An example is the $60m Club Med Buccaneer’s Creek resort in Martinique, which opened in December 2005. To cash in on the US all-inclusive market, Club Med also simultaneously launched its direct charter service from New York’s JFK airport to Fort de France in Martinique.

The resort has three distinct restaurants, La Belle Creole, the buffet-style Pays Meles and Le Madou, the resort’s poolside grill. To ensure that food and beverage was top of the menu, the group brought in head chef Herve Thamar, who has worked at Michelin-starred restaurants in Paris, to create the menus.

Thamar says: "Club Med challenged me to think outside the box. The food is irresistible, even for carb counters, and embodies the life of Martinique."
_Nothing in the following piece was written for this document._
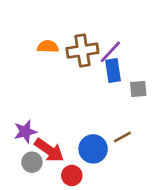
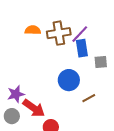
blue circle: (93, 149) -> (69, 80), moved
gray circle: (32, 162) -> (12, 116), moved

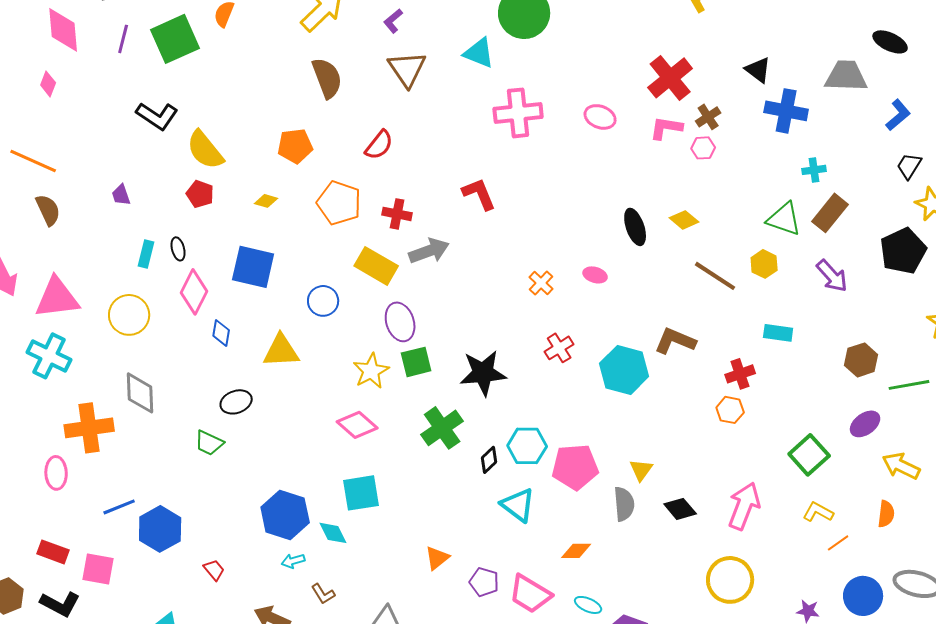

Typical hors d’oeuvres include shrimp, marinated fish, mini crab cakes and accras (cod fritters). Specialities include the traditional boucanage (wood-smoked meats and fish with a glaze of sugar cane), bois d’inde and local spices.


Across the Atlantic, Mark Warner is one of the UK’s leading all-inclusive providers for families, singles and couples in the Mediterranean. Established in 1974, the company specialises in packages to ski and beach locations offering activities with all meals and wine included.

“We are not a cheap holiday, we are in the higher price bracket, but we offer excellent value for money.”

Spokesman Nigel Wragg says the market in Europe was so strong that the company doubled its business between 1998 and 2004: "We built our business, which has been going for 30 years, on the all-inclusive package and we have seen a phenomenal amount of growth, particularly in the last few years."

In particular, Mark Warner is focusing on developing its menus. Wragg explains: "Our food has changed tremendously and now we use more local produce, local dishes and, more importantly, local chefs. We found local chefs have a vested interest in producing good local food and maintaining their reputation. Food is very important because it can make or break a holiday."

The company has a food and beverage controller who ensures standards are maintained across the brand. Wragg adds: "People expect high standards and we get good responses from our guests time and time again. In fact, our food was recently rated 9/10 by the Sunday Times.

"When a guest has discovered Mark Warner they will stick with it for several years, and almost 75% of our business comes from recommendations and rebooking."

The company caters for two different markets: families, and singles and couples. He explains: "It’s quite difficult to feed children so we have had to really develop our menu so that they are offered good, healthy food, but also food they will actually like."

However, the market is going through a lull. Wragg says: "I think the dynamic of the package holiday is changing as people are going for the cheapest deal they can find. We have to look at ways of tailoring our product to come in at that lower price level."


Several other European hotels and resorts have considered all-inclusive packages and rejected going all the way. Huw Nurse, managing director of Just Sardinia, works with a number of four- and five-star Delphina hotels and resorts on the island. As in mainland Italy, cuisine is top of the agenda and the family-orientated hotels do tend towards the all-inclusive.

The four-star Dune Village offers six restaurants, including the buffet-style Il Nautilus, Maccaroni, offering homemade pasta, Sorfano with fish and seafood, Il Pomodoro, a pizzeria, Carimbanca, specialising in grilled meat and Il Romantico for candlelit romantic dinners. House wine and water are included.

The four-star Valle Dell’Erica offers a similar package, while the Hotel Capo D’Orso boasts a full-board option at its seafood restaurant – one of the finest on the island.

Nurse says: "I don’t think there’s a particularly large market for four- and five-star all-inclusives because I think people are worried about the image.

"I think it’s good for families that want to know how much they are paying at the beginning of their holiday and good for activities, but in terms of food and wine, the more discerning will opt for a half- or full-board option."

The all-inclusive market appears to be very much one of personal choice. For families, people on a budget and guests with a voracious appetite, the set-menu of the all-inclusive resort presents excellent value. However, for others the temptation will always be to opt for á la carte.